Big Ass Truck: Who Let You In Here?

Big Ass Truck
Who Let You in Here?
Terminus
2000-10-09

With the increasing genre-fication of mainstream radio into ever-smaller stylistic neighborhoods, is there room for a band like Big Ass Truck? The Memphis, Tennessee combo’s musical cargo includes blues, psychedelic funk, redneck rock, rap and hip-hop, sometimes in the space of a single song. This ‘new’ CD is a repackaged version of their self-released 1998 album of the same name that had already sold over 6,000 copies.

The band’s third and most fully realized effort, Who Let You In Here?, takes the kitchen sink philosophy and adds the plumbing in for good measure. This wide-ranging flow occasionally clogs up from its own good intentions, however, as on the meandering “Hands of a Working Man,” and the title track, an annoying mess that sounds like Jimi Hendrix and Trent Reznor on cheap hooch.
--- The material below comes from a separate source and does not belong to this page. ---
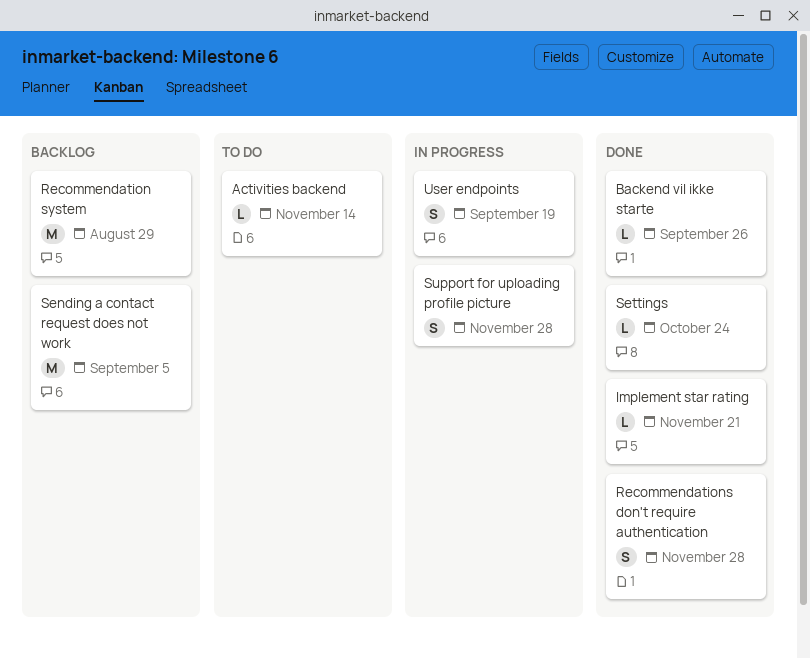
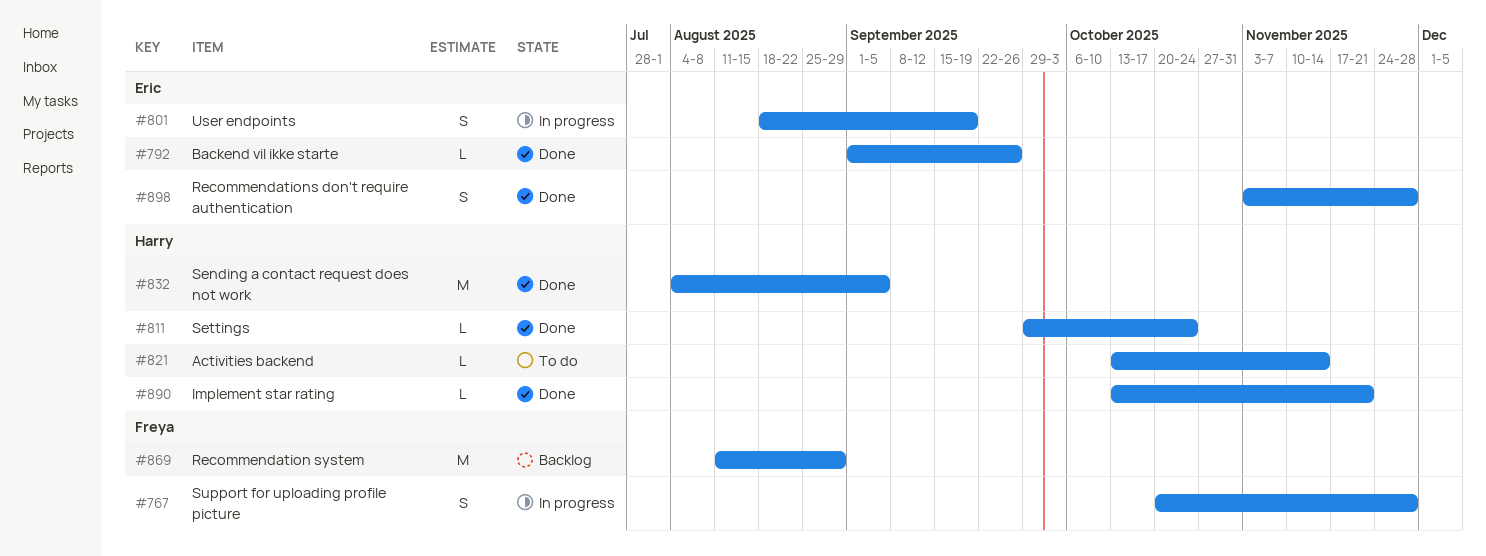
Sending a contact request does not work, status: Backlog -> Done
Big Ass Truck’s biggest-ass problem is their overachieving nature, it seems. When just one or two twists in a song would do, they throw in a few extra. When they get a groove going that’s cool, it is often ruined by treated vocals and other knob-twiddling, leaving the listener at best scratching their head in bemusement, at worst lunging across the room to switch the CD player to something less obtusely grating.

When the band hits on all cylinders, as on the blaxploitation flick send up, “The Neco,” or their oddly effective version of the Drive-By Truckers’ “Nine Bullets,” it can be a helluva ride. Even when their timing is a bit off and the scales tip in favor of indulgent, obscure noodling nonsense, the band still manages to sound like a Delta-charged version of Medeski, Martin, Wood, and The Beastie Boys.